De verdediging heeft voorts aangevoerd dat het aantreffen van de hennepkwekerij, na de door verdachte gegeven informatie over de verborgen toegang, een zogeheten 'fruit of the poisonous tree' is waardoor alle bevindingen omtrent het aantreffen van de hennepkwekerij van het bewijs dienen te worden uitgesloten. De raadsman heeft daarbij aangevoerd dat de vraag of de verbalisanten zonder de verklaring van verdachte de ruimte hadden gevonden louter een theoretische exercitie is waarover enkel kan worden gespeculeerd. De rechtbank ziet dit echter niet als 'enkel speculeren'. Op het moment dat de vraag werd gesteld aan verdachte was er een team opsporingsambtenaren bezig met een doorzoeking in de woning en op het terrein van verdachte. Deze doorzoeking was specifiek gericht op het vinden van een hennepkwekerij en het onderzoeksteam werd daarbij ondersteund door overige medewerkers van het Hennepteam, leden van een aantal basisteams, de ondersteuningsgroep en het pseudokoopteam (zie pagina 13 van het politiedossier). Ter plaatse werd dit vermoeden nog bevestigd door het aantreffen van een airco op het terrein, het ruiken van een hennepgeur en het aantreffen van een aanhangwagen met daarop hennep gerelateerde goederen zoals vijf stekbakken met restanten. Voor de rechtbank maakt dit dat er geen sprake is van een 'louter theoretische exercitie' zoals de raadsman heeft aangevoerd. Het is niet voorstelbaar dat het zogenoemde Hennepteam in deze situatie de hennepkwekerij niet zou hebben gevonden, temeer nu er een buis aanwezig was die de verbinding vormde tussen de hennepkwekerij en de airco op het erf. Deze lag weliswaar begraven onder de grond, maar de buis kon worden opgegraven of er kon worden gepeild waar de buis heen zou leiden. Daarmee zou de hennepkwekerij naar het oordeel van de rechtbank zonder meer zijn gevonden.

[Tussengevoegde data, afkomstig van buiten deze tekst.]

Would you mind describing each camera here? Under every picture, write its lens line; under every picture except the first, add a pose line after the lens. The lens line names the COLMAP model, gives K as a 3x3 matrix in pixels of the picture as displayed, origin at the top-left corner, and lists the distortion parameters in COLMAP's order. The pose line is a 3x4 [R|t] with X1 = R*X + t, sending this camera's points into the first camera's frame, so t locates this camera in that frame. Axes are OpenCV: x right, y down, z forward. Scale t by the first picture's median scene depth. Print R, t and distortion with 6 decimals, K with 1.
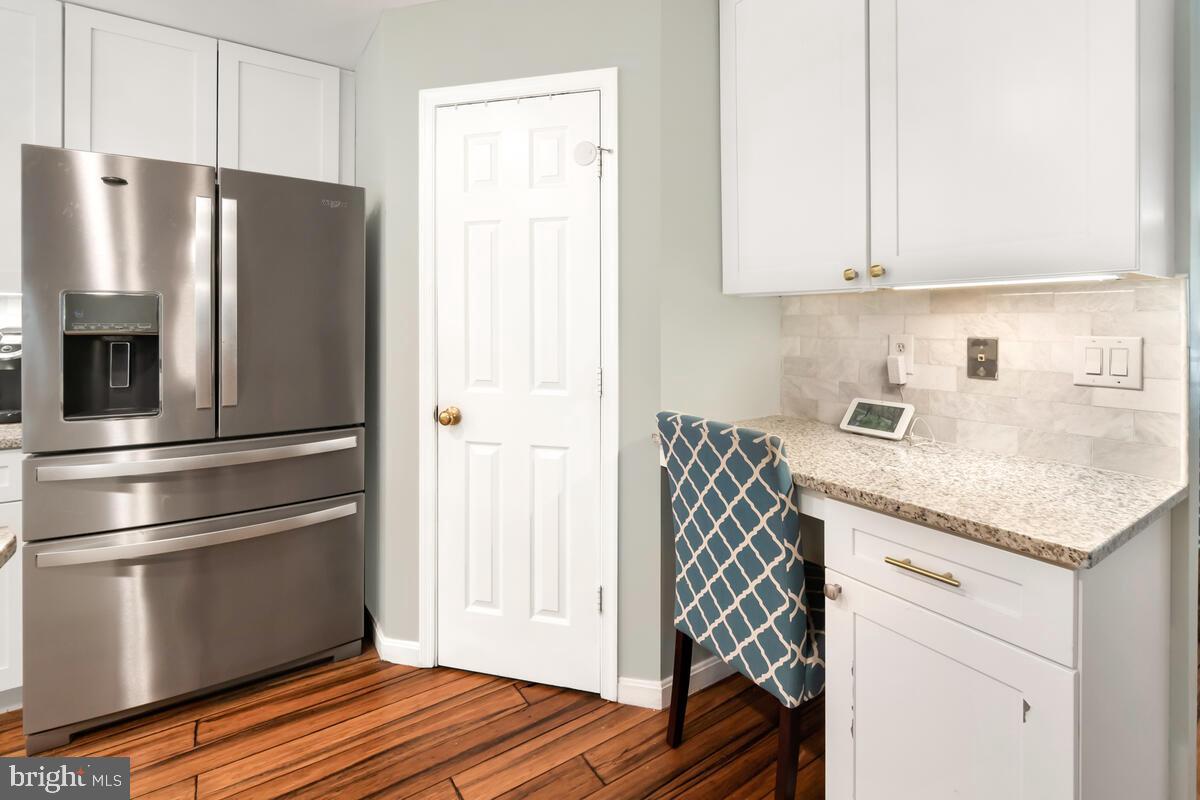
lens RADIAL K [[540.2, 0, 595.0], [0, 540.2, 324.6], [0, 0, 1]] dist [-0.001963, -0.000002]
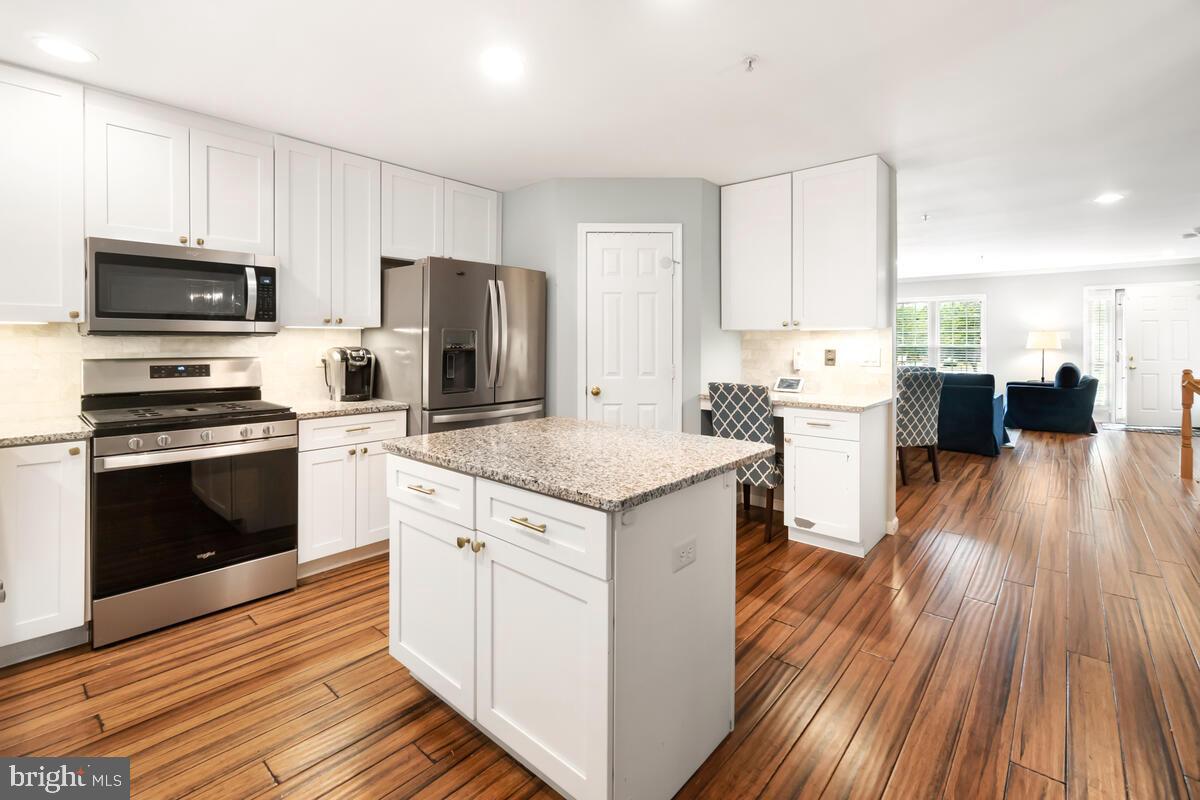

De rechtbank acht op grond van het aantreffen van een hennepkwekerij, de in relatie met die kwekerij door de verbalisanten gedane waarnemingen en de bekennende verklaring van verdachte ter terechtzitting voldoende wettig en overtuigend bewijs aanwezig voor het onder 1. ten laste gelegde opzettelijk telen van 480 hennepplanten.
Feit 2. voorbereidingshandelingen voor bedrijfsmatige of grootschalige hennepteelt
De raadsman heeft betoogd dat het openbaar ministerie niet-ontvankelijk dient te worden verklaard in de vervolging van dit feit vanwege schending van het Tallon-criterium. Het betoog van de raadsman komt er -kort gezegd- op neer dat de verbalisanten die optraden als pseudokopers verdachte heeft gebracht tot het plegen van het feit, terwijl zijn opzet daar tevoren niet al op was gericht.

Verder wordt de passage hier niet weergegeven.